### Exercise task
Reproduce, word for word, the stretch of the 1964 Stratocaster text from "Handmade saddles have" through "born of necessity.".

### Page
----
By 1964, the Stratocaster was already a decade old and the design had undergone some significant changes since its inception shortly before the dawn of rock ’n’ roll. This sunburst example was clearly played long and hard, yet somebody loved and respected the thing.
The neck is probably the fattest I’ve ever encountered on a rosewood-board Strat. The width is pretty standard, but it bears little resemblance to the usual ‘skinny at the bottom, fatter up top’ profile seen commonly on early-60s examples or the more modern-feeling C typical of the mid-60s. On this guitar, the neck starts out substantial and ends up as a full and deep C just before the body joint. In fact, it’s borderline clubby.
Handmade saddles have replaced five of the originals
Despite its worn appearance, this guitar is extremely clean and has never been subjected to tuner swaps or other dubious modifications. An extra string tree was added but subsequently removed, and the only non-factory parts are five of the saddles. The highly corroded condition of the one remaining original suggests this was a repair born of necessity.
----
### Extracted data
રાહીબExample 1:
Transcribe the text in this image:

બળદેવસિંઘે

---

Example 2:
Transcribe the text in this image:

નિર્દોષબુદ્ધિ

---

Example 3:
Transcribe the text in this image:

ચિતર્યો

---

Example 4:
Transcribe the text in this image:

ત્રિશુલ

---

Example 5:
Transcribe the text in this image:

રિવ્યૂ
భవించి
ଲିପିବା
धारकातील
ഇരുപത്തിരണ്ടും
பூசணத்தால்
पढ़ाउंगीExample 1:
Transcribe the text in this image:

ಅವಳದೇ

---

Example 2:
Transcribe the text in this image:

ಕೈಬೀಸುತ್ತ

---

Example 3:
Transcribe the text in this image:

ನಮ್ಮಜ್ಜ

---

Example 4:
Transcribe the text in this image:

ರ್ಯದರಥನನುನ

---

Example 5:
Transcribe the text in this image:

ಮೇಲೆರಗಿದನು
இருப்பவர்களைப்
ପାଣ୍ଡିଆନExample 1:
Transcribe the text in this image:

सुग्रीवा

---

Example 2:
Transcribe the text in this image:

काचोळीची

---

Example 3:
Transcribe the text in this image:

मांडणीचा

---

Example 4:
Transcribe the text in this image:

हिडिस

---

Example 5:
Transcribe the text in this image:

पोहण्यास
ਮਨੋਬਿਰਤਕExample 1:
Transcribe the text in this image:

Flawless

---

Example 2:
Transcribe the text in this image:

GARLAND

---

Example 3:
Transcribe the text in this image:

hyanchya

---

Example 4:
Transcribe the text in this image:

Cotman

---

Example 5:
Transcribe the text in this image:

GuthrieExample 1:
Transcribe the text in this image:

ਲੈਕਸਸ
----
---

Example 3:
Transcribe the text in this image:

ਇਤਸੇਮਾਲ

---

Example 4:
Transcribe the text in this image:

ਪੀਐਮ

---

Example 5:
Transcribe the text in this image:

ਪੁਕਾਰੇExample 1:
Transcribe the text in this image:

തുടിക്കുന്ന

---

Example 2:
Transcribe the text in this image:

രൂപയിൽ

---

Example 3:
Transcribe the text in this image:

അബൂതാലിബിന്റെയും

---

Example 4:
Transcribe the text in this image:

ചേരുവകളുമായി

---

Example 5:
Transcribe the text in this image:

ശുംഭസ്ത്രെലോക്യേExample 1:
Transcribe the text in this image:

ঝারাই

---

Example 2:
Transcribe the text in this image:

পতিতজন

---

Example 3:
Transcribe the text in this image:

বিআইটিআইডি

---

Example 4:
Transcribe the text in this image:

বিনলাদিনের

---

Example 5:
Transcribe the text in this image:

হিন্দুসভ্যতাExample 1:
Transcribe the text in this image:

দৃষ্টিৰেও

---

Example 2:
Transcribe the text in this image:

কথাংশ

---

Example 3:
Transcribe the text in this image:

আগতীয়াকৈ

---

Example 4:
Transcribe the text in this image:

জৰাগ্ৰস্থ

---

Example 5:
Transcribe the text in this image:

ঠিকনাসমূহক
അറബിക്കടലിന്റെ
----
### Task answer
Handmade saddles have replaced five of the originals
Despite its worn appearance, this guitar is extremely clean and has never been subjected to tuner swaps or other dubious modifications. An extra string tree was added but subsequently removed, and the only non-factory parts are five of the saddles. The highly corroded condition of the one remaining original suggests this was a repair born of necessity.